«La nostra terra è la nostra vita»

Una marcia verso la capitale per urlare i propri diritti. Si sono mobilitati così i gruppi di indigeni che hanno manifestato incamminandosi verso Brasília per chiedere la garanzia statale e l'ampliamento dei loro diritti sulle terre tradizionali come parte della soluzione alla crisi climatica mondiale. Si tratta di un movimento che si è consumato nell'ambito del ventunesimo "Accampamento Terra Libera", il più grande raduno politico e spirituale dei popoli nativi del paese, e ha avuto un occhio di riguardo verso la prossima conferenza delle Nazioni Unite sul clima (Cop30) che si terrà proprio in Brasile, a Belém. Gli indigeni manifestanti hanno voluto sottolineare come le loro terre siano fondamentali in ambito sostenibile: sono aree che coprono il 13 per cento del territorio brasiliano e che svolgono un ruolo fondamentale nella conservazione delle foreste e nella riduzione della deforestazione, un tema delicato in Brasile.
Il movimento dei popoli nativi ha protestato prendendo di mira anche i trasporti commerciali. Il 7 aprile scorso, per esempio, i manifestanti hanno posto fine a un blocco della Trans-Amazonian Highway che andava avanti dal 25 marzo e che ha causato uno stop del trasporto di cereali verso il porto fluviale di Miritituba. Una mossa che mirava a fare pressione sulla Corte suprema affinché venisse annullata una legge del 2023 limitante i diritti territoriali indigeni. La protesta ha provocato ritardi significativi nel trasporto di circa 70.000 tonnellate di cereali al giorno, con un valore stimato di quasi 30 milioni di dollari. Il blocco è stato revocato dopo che i leader indigeni hanno ottenuto un incontro con il giudice della Corte suprema, Gilmar Mendes.
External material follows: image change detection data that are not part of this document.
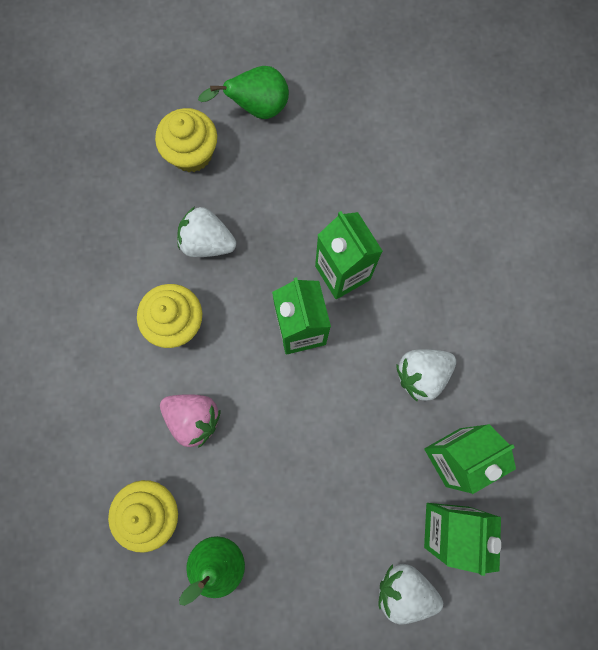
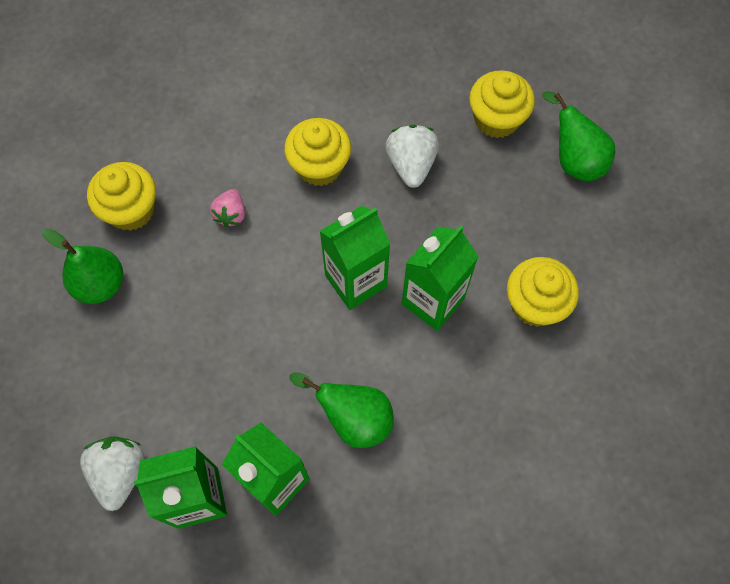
camera: 70 degrees right, 10 degrees down
pink strawberry [160,394,220,448] -> pink strawberry [210,189,245,227], size x0.64
white strawberry [396,349,456,402] -> green pear [289,373,394,448]
none -> yellow cupcake [507,257,579,327]

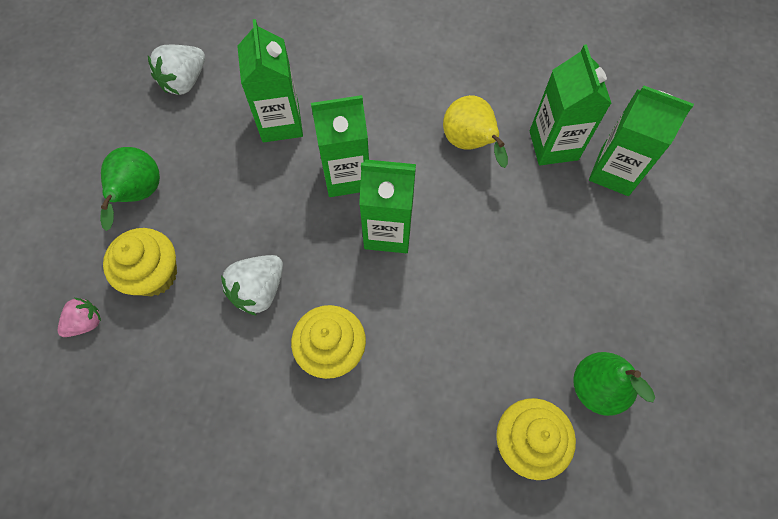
camera: 140 degrees left, 0 degrees up
white strawberry [80,436,145,511] -> white strawberry moved to [148,45,205,95]
pink strawberry [210,189,245,227] -> pink strawberry moved to [57,298,101,337]
green pear [289,373,394,448] -> yellow pear [443,95,508,168]
yellow cupcake [507,257,579,327] -> green carton [237,19,303,143]

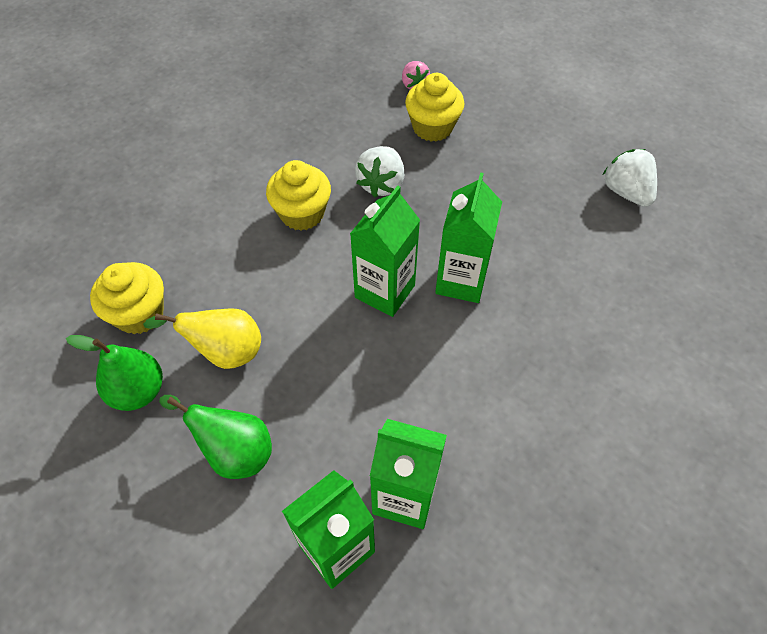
camera: 115 degrees right, 10 degrees down
green pear [100,147,160,231] -> green pear moved to [159,395,272,479]
white strawberry [221,255,283,316] -> white strawberry turned 135 degrees counterclockwise [355,146,404,197]
green carton [237,19,303,143] -> none
yellow pear [443,95,508,168] -> yellow pear moved to [143,308,261,369]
Le manifestazioni che hanno preso di mira la capitale Brasília rappresentano solo una sfumatura del complesso rapporto tra gli indigeni brasiliani e il governo in merito ai diritti di questi gruppi. Uno degli ultimi passaggi che preoccupa le comunità indigene è quello di una recente proposta di un emendamento costituzionale, noto come Pec 48, che potrebbe riaprire la strada al cosiddetto Marco Temporal. Quest'ultima è una teoria giuridica estremamente controversa in Brasile e legata alla demarcazione delle terre indigene: in sostanza, i popoli in questione avrebbero il diritto alla terra da loro occupata solo se vi erano presenti fisicamente il 5 ottobre 1988, data in cui è stata promulgata l'attuale Costituzione brasiliana. Diversi leader indigeni contestano questa teoria dal momento che, secondo loro, non solo calpesta i diritti delle comunità locali ma è uno strumento per favorire gli interessi dell'agrobusiness e dei latifondisti, a scapito della giustizia storica e ambientale. Nel settembre 2023 il Supremo tribunale federale aveva dichiarato incostituzionale la tesi del Marco Temporal, stabilendo che la data del 5 ottobre 1988 non può essere utilizzata come criterio per la demarcazione delle terre indigene. Ma ora si rischia che questo tema torni più attuale che mai.
«La nostra terra è la nostra vita», uno degli slogan che hanno caratterizzato le ultime lotte portate avanti dagli indigeni: una frase che riassume tutto. La marcia che si è consumata nei giorni passati non è stata soltanto una rivendicazione: si è trattato di un gesto di resistenza e di speranza per una questione che rimane centrale anche in molte altre terre del Sud America. Un esempio degli ultimi mesi riguarda il caso "Stati Uniti di Kailasa", nazione fittizia creata dal guru indiano latitante Nithyananda il quale ha tentato di acquisire terre indigene in Bolivia attraverso contratti fraudolenti. Tale luogo avrebbe dovuto godere di tutti i beni offerti dalla terra in questione, con sovranità e autonomia, inclusi diritti sullo spazio aereo e sulle risorse naturali. Il caso è emerso quando il quotidiano boliviano «El Deber» ha rivelato la truffa nel marzo scorso, evidenziando violazioni delle leggi nazionali e lo sfruttamento di rappresentanti indigeni vulnerabili.
Le voci provenienti da questi popoli ancestrali si impongono come richiami urgenti alla coerenza in un mondo che parla sempre più di transizione ecologica, di sostenibilità e di lotta ai cambiamenti climatici. Si tratta di comunità che da secoli custodiscono e difendono gli ecosistemi più minacciati del pianeta. La loro lotta per la vita si inserisce in questo ampio contesto dove la propria tutela incontra sempre più ostacoli.